Pick up the Naive Bayes bag-of-words tutorial right after its last line and write the next part.

_Page excerpt_
━━━━━━━━
Text Bag of Words with Naive Bayes

Chris Tralie

import numpy as np
import matplotlib.pyplot as plt
import glob

def estimate_log_prob_params(strings):
    """
    Estimate the log multinomial probability parameters for a
    particular set of strings.  This will be our model
    
    Parameters
    ----------
    strings: list of string
        A list of strings
    
    Returns
    -------
    probs: dict
        word->log probability in model
    total: int
        Total number of words in the model, plus smoothing
    """
    probs = {}
    total = 0
    for s in strings:
        for word in s.split():
            if not word in probs:
                probs[word] = 1 # Do this for smoothing
                total += 1
            probs[word] += 1
            total += 1
    # Convert to log probabilities
    for word in probs:
        probs[word] = np.log(probs[word]/total)
    return (probs, total)

def get_log_probability_words(model, words):
    """
    Compute the log probability of a set of words using
    a model
    
    Parameters
    ----------
    model: (probs, total)
        probs: dict
            word->log probability in model
        total: int
            Total number of words in the model, plus smoothing
    words: list of string
        Words to which to apply the model
    
    Returns
    -------
    float: The log probability of the set of words under the model
    """
    (probs, total) = model
    res = 0
    for word in words:
        if not word in probs:
            # If this word has never been seen, give it a low
            # but nonzero probability before taking the log
            res += np.log(1/total)
        else:
            res += probs[word] 
    return res

2016 Presidential Debates

First, we load the first two debates and use them to build two different bag of words models: one for Trump and one for Clinton. Below is some code that uses lists so we don't have to repeat the same code too much

categories = ["clinton", "trump"]
models = []
for c in categories:
    fin = open("text/2016Debates/{}1.txt".format(c))
━━━━━━━━
_Stored data_
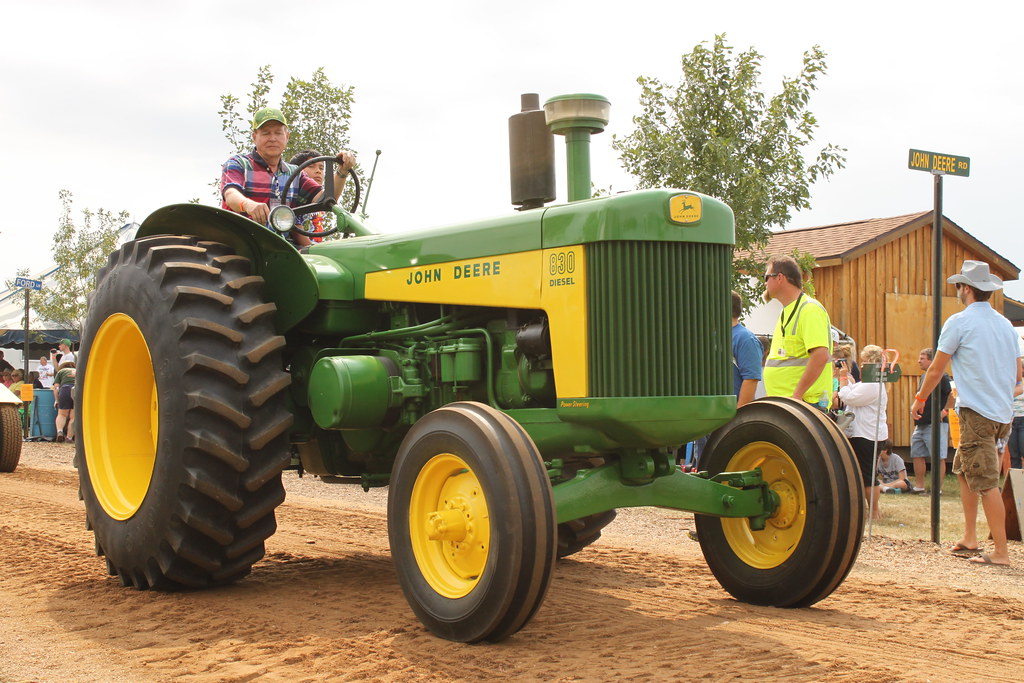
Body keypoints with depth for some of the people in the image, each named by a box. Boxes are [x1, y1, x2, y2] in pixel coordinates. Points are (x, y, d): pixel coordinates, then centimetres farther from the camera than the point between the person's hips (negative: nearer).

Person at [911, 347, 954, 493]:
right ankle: (919, 487, 18)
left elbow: (953, 394, -16)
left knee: (938, 458, -3)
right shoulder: (923, 377, 15)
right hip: (920, 424, 9)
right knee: (917, 455, 11)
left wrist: (945, 411, -15)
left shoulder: (941, 377, -11)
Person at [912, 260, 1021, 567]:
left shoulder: (959, 322, -7)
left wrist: (920, 398, 12)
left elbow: (936, 370, -2)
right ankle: (969, 538, 22)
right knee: (963, 469, 20)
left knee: (986, 482, -7)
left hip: (977, 412, -8)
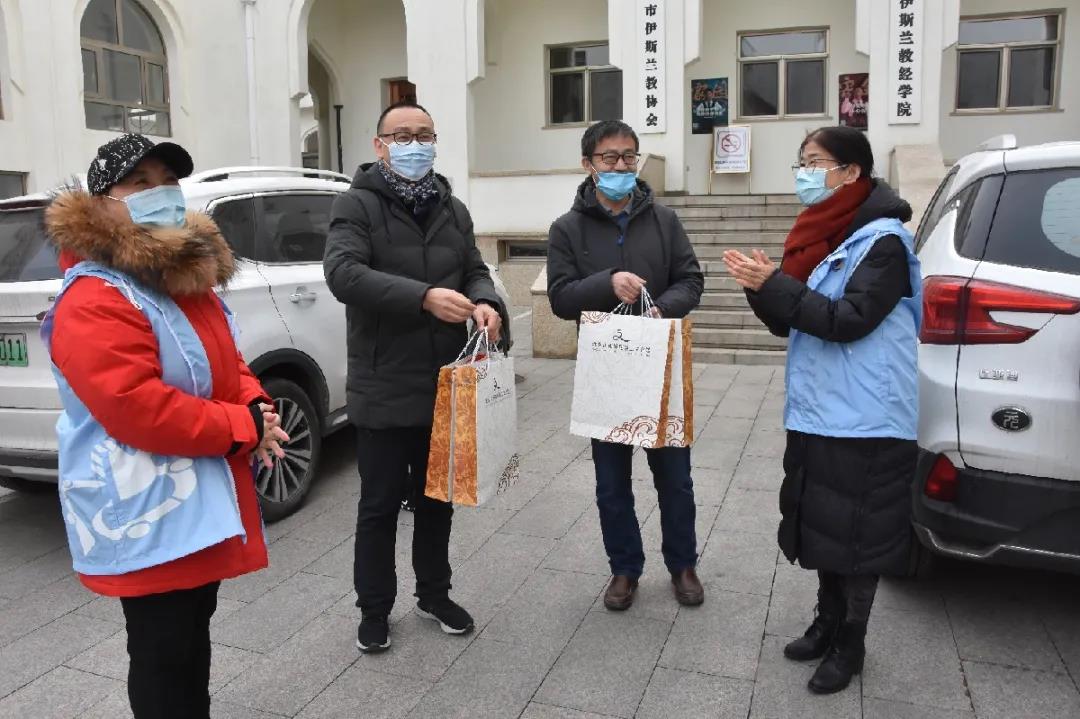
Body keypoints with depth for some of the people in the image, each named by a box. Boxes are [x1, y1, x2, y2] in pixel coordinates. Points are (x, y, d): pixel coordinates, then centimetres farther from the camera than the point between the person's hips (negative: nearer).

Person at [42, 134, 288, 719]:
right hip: (145, 514, -9)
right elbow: (136, 410, -29)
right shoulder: (94, 299, -20)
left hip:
━━━━━━━━
_Result of the exercise_
    strings = [fin.read()]
    fin.close()
    fin = open("text/2016Debates/{}2.txt".format(c))
    strings.append(fin.read())
    fin.close()
    model = estimate_log_prob_params(strings)
    models.append(model)

Next, we apply the models to each example in the third debate, and we get nearly perfect accuracy! In the process, we construct something called a "confusion matrix," where the row is the true class of the example we're classifying, and the columns count how often they were classified as another class. The more elements along the diagonal, the better

# Apply test data
confusion = np.zeros((2, 2), dtype=int)
for i, c in enumerate(categories):
    for f in glob.glob("text/2016Debates/{}3*.txt".format(c)):
        fin = open(f)
        test = fin.read()
        words = test.split()
        log_probs = [get_log_probability_words(models[j], words) for j in range(len(categories))]
        j = np.argmax(log_probs)
        confusion[i, j] += 1
        fin.close()
#print(confusion, ":", np.sum(np.diag(confusion))/np.sum(confusion), "accuracy")

plt.imshow(confusion)
for i in range(len(confusion)):
    for j in range(len(confusion)):
        plt.text(j, i, confusion[i, j])
plt.xticks(np.arange(len(confusion)), categories)
plt.yticks(np.arange(len(confusion)), categories)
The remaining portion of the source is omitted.